Eine Hamburger Studentin entging um Haaresbreite dem Gedränge, in dem 20 Menschen den Tod fanden

Mit 20 Freunden wollte Lena Wanders auf der Loveparade Spaß haben, den ganzen Tag feiern. Schon in den vergangenen Jahren war die Recklinghausenerin, die seit zwei Jahren in Hamburg studiert, bei den Party-Umzügen in Dortmund und Essen dabei. Hautnah hat sie die Katastrophe in Duisburg miterlebt.

Dem Abendblatt schildert die 21-Jährige, was sie am Sonnabend erlebt hat:

"Wir haben uns um 15 Uhr in Duisburg am Hauptbahnhof getroffen, Freunde aus dem gesamten Ruhrgebiet waren gekommen. Gegen 16 Uhr standen wir dann vor dem Tunnel, um auf das Party-Gelände zu kommen. Als wir ankamen, war der Tunnel schon zu. Abgesperrt. Für uns war das kein Problem, da auch davor Musik gespielt wurde und wir dann halt dort gefeiert haben. Alles war normal. Zwar voll, aber normal.

Plötzlich hieß es: 'Der Tunnel ist auf', und wir sind mit hineingestürmt. Wir haben uns total gefreut, hatten aber keine Ahnung, ob die Polizei die Absperrungen aufgemacht hat oder ob - wie es die Runde machte - die Sperren einfach durchbrochen wurden. Es war uns auch egal. Im Tunnel wurde es dann immer voller und voller.

Einige Meter von uns entfernt fingen die Leute dann schon an, an den Wänden hochzuklettern. Sie versuchten der Enge zu entkommen, stiegen aufeinander, versuchten sich irgendwie selbst zu retten. Mithilfe von Polizisten wurden Leute über eine Treppe hochgezogen. Einige sind wieder runtergefallen, wurden an Armen und Beinen hochgerissen. Mädchen haben geheult und geschrien. Durch die laute Musik gingen die Schreie aber unter. Eigentlich wollten wir dann auch die Treppe hoch, aber meine Freundin sagte: 'Lena, da gehen wir nicht hin, da ist es zu voll!' Ihr Bauchgefühl war unser Glück. Wir sind geradeaus gegangen und entkamen so dem Schlimmsten.

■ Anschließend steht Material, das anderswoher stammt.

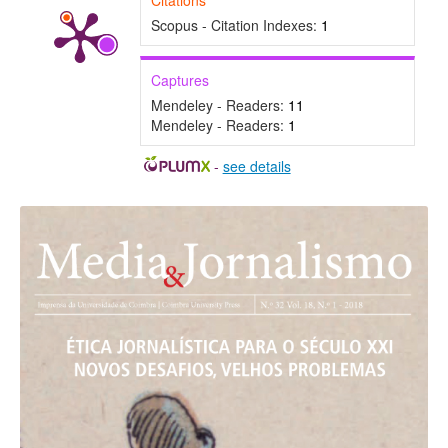
Citations
Scopus - Citation Indexes:
1
Captures
Mendeley - Readers:
11
Mendeley - Readers:
1
-
see details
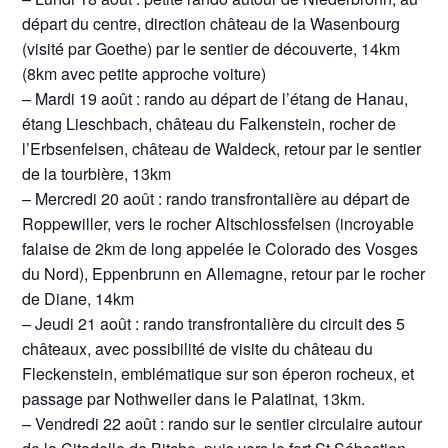
départ du centre, direction château de la Wasenbourg
(visité par Goethe) par le sentier de découverte, 14km
(8km avec petite approche voiture)
– Mardi 19 août : rando au départ de l’étang de Hanau,
étang Lieschbach, château du Falkenstein, rocher de
l’Erbsenfelsen, château de Waldeck, retour par le sentier
de la tourbière, 13km
– Mercredi 20 août : rando transfrontalière au départ de
Roppewiller, vers le rocher Altschlossfelsen (incroyable
falaise de 2km de long appelée le Colorado des Vosges
du Nord), Eppenbrunn en Allemagne, retour par le rocher
de Diane, 14km
– Jeudi 21 août : rando transfrontalière du circuit des 5
châteaux, avec possibilité de visite du château du
Fleckenstein, emblématique sur son éperon rocheux, et
passage par Nothweiler dans le Palatinat, 13km.
– Vendredi 22 août : rando sur le sentier circulaire autour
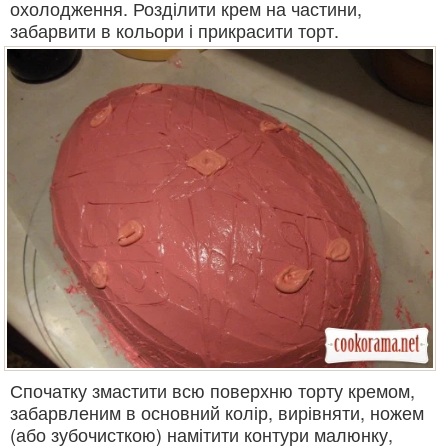
охолодження. Розділити крем на частини,
забарвити в кольори і прикрасити торт.
Спочатку змастити всю поверхню торту кремом,
забарвленим в основний колір, вирівняти, ножем
(або зубочисткою) намітити контури малюнку,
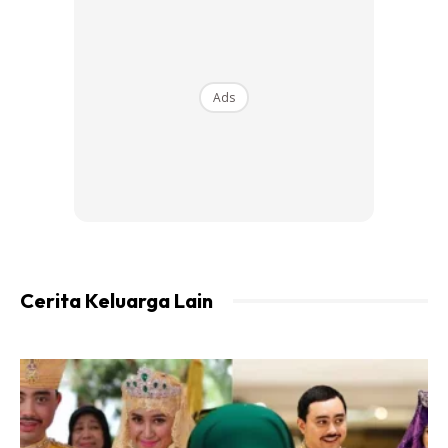
sponsor. Mak mentua yang sama.
“Kalau yang lama pun alhamdulillah baik. Dapat mak
Ads
mentua bagus masyaAllah untungnya,” ujar penyampai
radio Suria Fm ni lagi.
Cerita Keluarga Lain
Ads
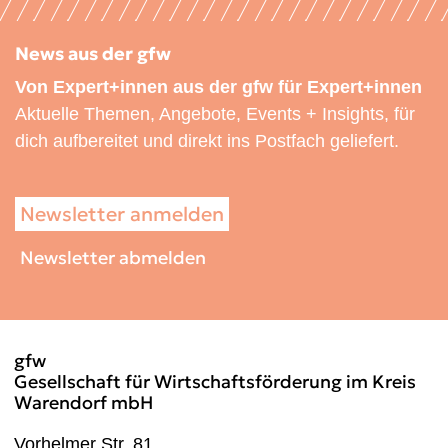
News aus der gfw
Von Expert+innen aus der gfw für Expert+innen
Aktuelle Themen, Angebote, Events + Insights, für
dich aufbereitet und direkt ins Postfach geliefert.
Newsletter anmelden
Newsletter abmelden
gfw
Gesellschaft für Wirtschaftsförderung im Kreis
Warendorf mbH
Vorhelmer Str. 81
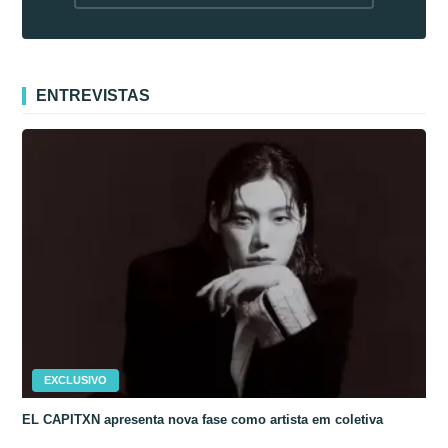
fora da Coreia
ENTREVISTAS
EXCLUSIVO
EL CAPITXN apresenta nova fase como artista em coletiva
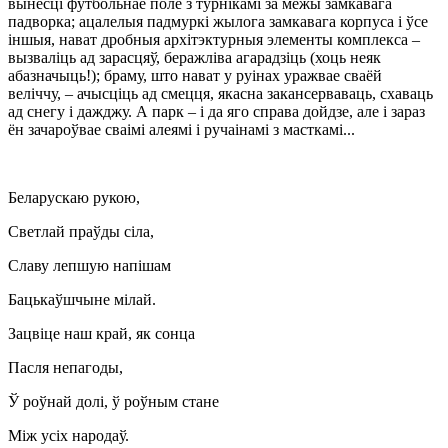
вынесці футбольнае поле з турнікамі за межы замкавага
падворка; ацалелыя падмуркі жылога замкавага корпуса і ўсе
іншыя, нават дробныя архітэктурныя элементы комплекса –
вызваліць ад зарасцяў, беражліва агарадзіць (хоць неяк
абазначыць!); браму, што нават у руінах уражвае сваёй
веліччу, – ачысціць ад смецця, якасна закансерваваць, схаваць
ад снегу і дажджу. А парк – і да яго справа дойдзе, але і зараз
ён зачароўвае сваімі алеямі і ручаінамі з масткамі...
Беларускаю рукою,
Светлай праўды сіла,
Славу лепшую напішам
Бацькаўшчыне мілай.
Зацвіце наш край, як сонца
Пасля непагоды,
Ў роўнай долі, ў роўным стане
Між усіх народаў.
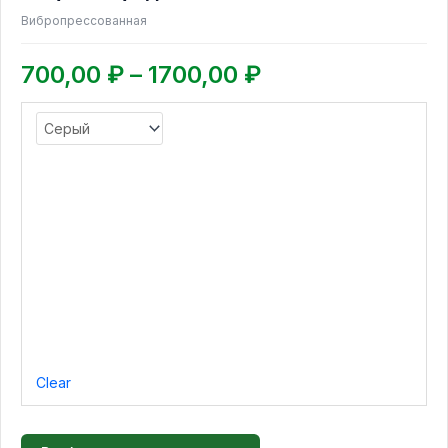
Вибропрессованная
700,00
₽
–
1700,00
₽
Clear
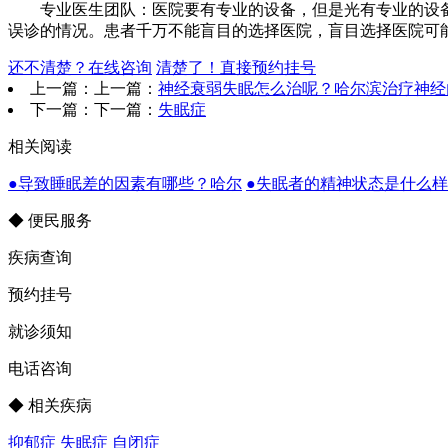
专业医生团队：医院要有专业的设备，但是光有专业的设备
误诊的情况。患者千万不能盲目的选择医院，盲目选择医院可
还不清楚？在线咨询
清楚了！直接预约挂号
上一篇：上一篇：
神经衰弱失眠怎么治呢？哈尔滨治疗神经
下一篇：下一篇：
失眠症
相关阅读
●导致睡眠差的因素有哪些？哈尔
●失眠者的精神状态是什么
◆ 便民服务
疾病查询
预约挂号
就诊须知
电话咨询
◆ 相关疾病
抑郁症
失眠症
自闭症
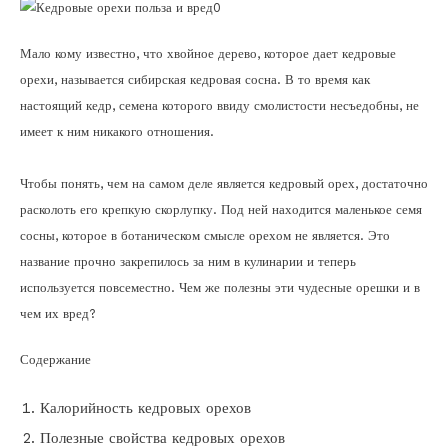
Мало кому известно, что хвойное дерево, которое дает кедровые
орехи, называется сибирская кедровая сосна. В то время как
настоящий кедр, семена которого ввиду смолистости несъедобны, не
имеет к ним никакого отношения.
Чтобы понять, чем на самом деле является кедровый орех, достаточно
расколоть его крепкую скорлупку. Под ней находится маленькое семя
сосны, которое в ботаническом смысле орехом не является. Это
название прочно закрепилось за ним в кулинарии и теперь
используется повсеместно. Чем же полезны эти чудесные орешки и в
чем их вред?
Содержание
Калорийность кедровых орехов
Полезные свойства кедровых орехов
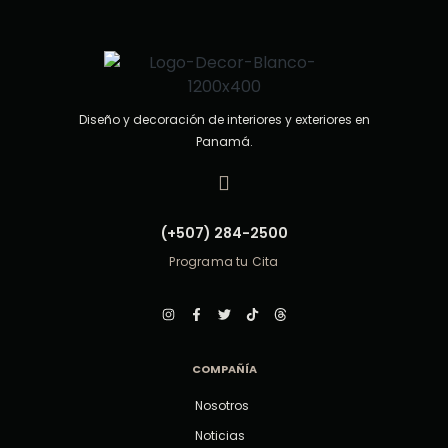
Diseño y decoración de interiores y exteriores en
Panamá.
(+507) 284-2500
Programa tu Cita
COMPAÑÍA
Nosotros
Noticias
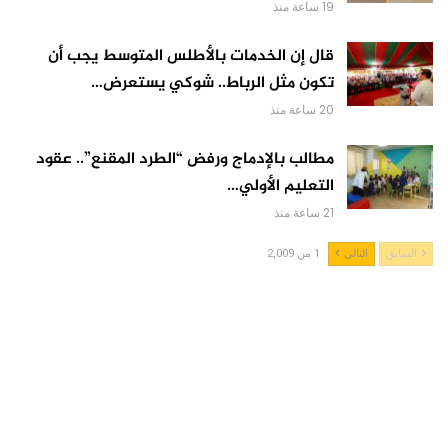
19 ساعة منذ
قال إن الخدمات بالأطلس المتوسط يجب أن
تكون مثل الرباط.. شوكي يستعرض…
20 ساعة منذ
مطالب بالإدماج ورفض “الطرد المقنع”.. عقود
التعليم الأولي…
21 ساعة منذ
السابق
التالي
1 من 2,009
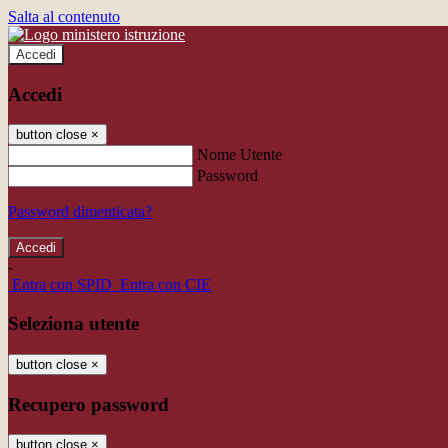
Salta al contenuto
Accedi
Accedi
button close
×
Nome Utente
Password
Password dimenticata?
-
Entra con SPID
Entra con CIE
Seleziona utente
button close
×
Recupero password
button close
×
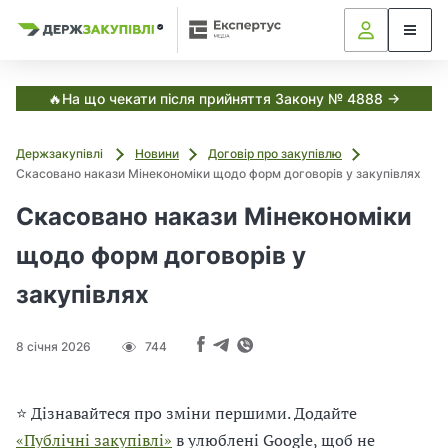
Я
Я
в
к
к
С
з
з
з
и
а
а
с
в
т
к
к
🔥На що чекати після прийняття Закону № 4888 →
е
у
у
м
і
п
п
а
Держзакупівлі
Новини
Договір про закупівлю
о
о
Е
т
Скасовано накази Мінекономіки щодо форм договорів у закупівлях
к
в
в
с
у
у
і
Скасовано накази Мінекономіки
п
в
в
е
а
а
р
щодо форм договорів у
,
т
т
т
у
и
и
закупівлях
с
з
з
Д
а
а
е
н
н
р
8 січня 2026
744
ж
о
о
з
в
в
а
и
и
⭐ Дізнавайтеся про зміни першими. Додайте
к
м
м
у
«Публічні закупівлі»
в улюблені Google, щоб не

Auf einmal stolperten wir über einen regungslosen Typen, der auf dem Boden lag. 'Der ist tot!', sagte ein Freund. 'Nie im Leben', habe ich geantwortet - ich konnte es mir einfach nicht vorstellen. Leider hatte er recht. Jetzt wurde uns klar, was gerade um uns herum passierte. Wir mussten weg. So schnell wie möglich. Das war alles, woran ich denken konnte.

Die Szenen, die sich dann abspielten, werde ich nie vergessen. Dieser Überlebenskampf der Eingequetschten, diese verzerrten Gesichter ... Das geht einem nicht mehr aus dem Kopf. Wären wir nur fünf Minuten später gekommen, wären wir mittendrin gewesen. So haben wir es aber geschafft, auf der anderen Seite auf eine Rampe zu kommen, wo es zum Glück noch nicht so eng war.

Auch eine Freundin von mir brauchte ärztliche Hilfe. Erst nachdem der Tunnel von einer riesigen Polizeistaffel geräumt wurde, durfte sie mit Begleitung durch, um behandelt zu werden. Der Tunnel war dann leer. Drinnen waren Verletzte aufgebahrt. Einer hatte sich beide Oberschenkel gebrochen, andere hatten Quetschungen am Kopf. Meine Freundin mittendrin. Und die Toten waren mit Decken zugedeckt.

Zum Glück wusste ich, dass keinem meiner Freunde etwas passiert ist. Alle waren rechtzeitig aus dem Pulk entkommen. Aber niemand wusste, wo ich bin. Meine Eltern saßen nervös zu Hause, haben über eine Hotline versucht, an Informationen zu kommen. Meine Schwester war fix und fertig. Sie hatten die Bilder im Fernsehen gesehen. Niemand konnte mich erreichen, das Handynetz war völlig überlastet. Kaum hatte ich kurz Empfang, prasselten die SMS ein: 'Geht's dir gut?', 'Lena, melde dich!' und 'Komm da weg!'. Zurückschreiben konnte ich aber nicht. Diese SMS haben meine Panik noch verschlimmert. So ganz genau wusste ich halt nicht, was um mich herum passierte. Eine Freundin konnte dann ihren Vater erreichen."